═══ SUPPLIED MATERIAL ═══

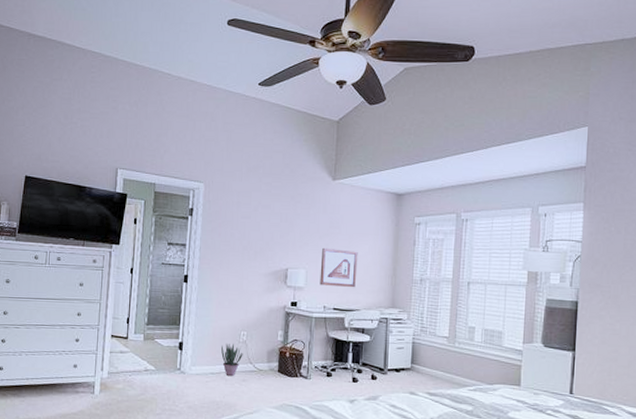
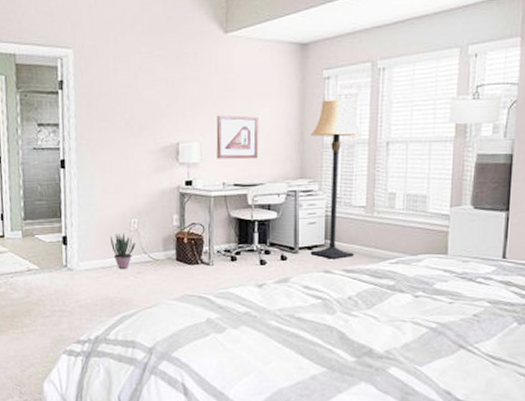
lamp: none [398,242,448,382] -> present [310,99,363,259]

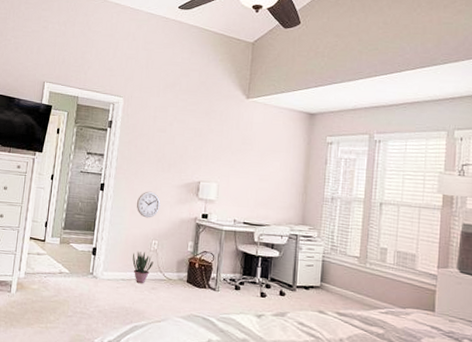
wall clock: none [106,162,136,194] -> present [136,191,161,218]
picture frame: present [216,114,259,160] -> none [230,162,269,203]
lamp: present [310,99,363,259] -> none [307,161,359,302]

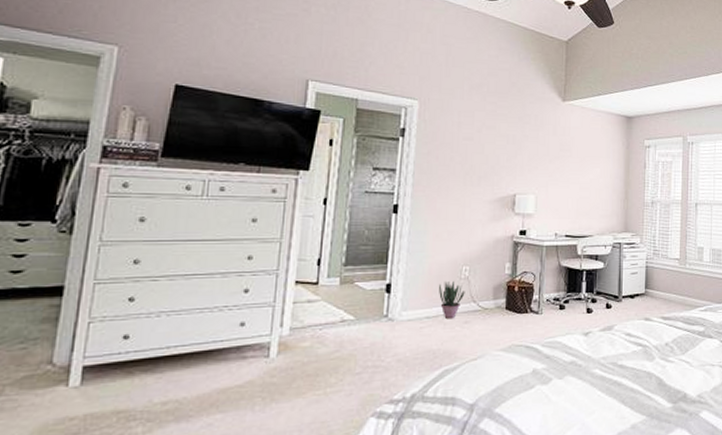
wall clock: present [136,191,161,218] -> none [440,209,471,241]

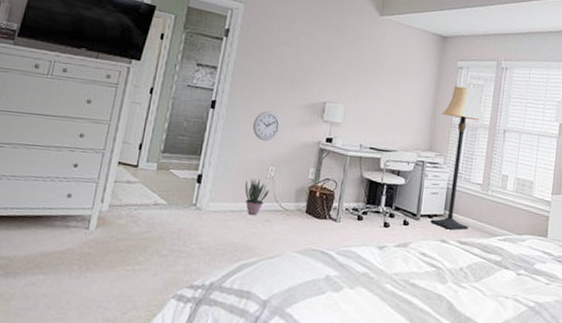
wall clock: none [440,209,471,241] -> present [252,111,281,142]
lamp: none [632,165,677,307] -> present [430,86,485,230]

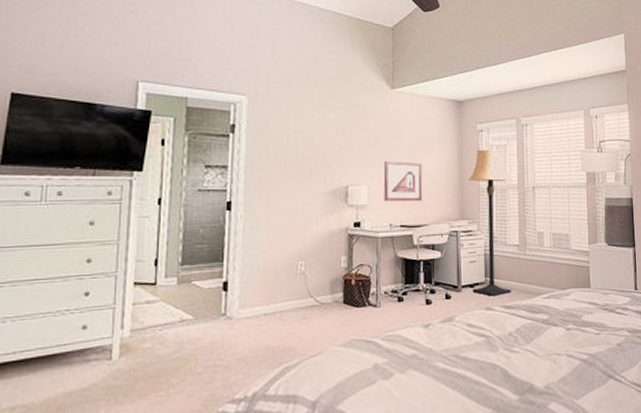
potted plant: present [245,179,269,216] -> none [276,277,302,316]
wall clock: present [252,111,281,142] -> none [274,204,304,236]
picture frame: none [358,83,400,128] -> present [383,160,423,202]

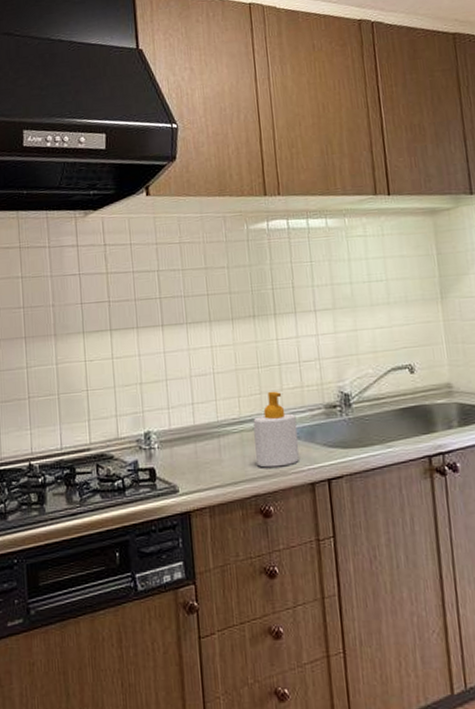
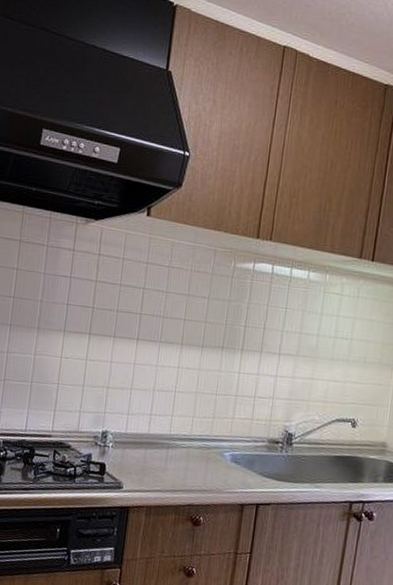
soap bottle: present [253,391,300,468] -> none [196,417,241,485]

═══

- WHAT THE TASK REQUIRES
For each line of the entries that holds the word "picture", pull that line out.

- EXERCISE OUTPUT
picture frame: present [216,114,259,160] -> none [230,162,269,203]
picture frame: none [358,83,400,128] -> present [383,160,423,202]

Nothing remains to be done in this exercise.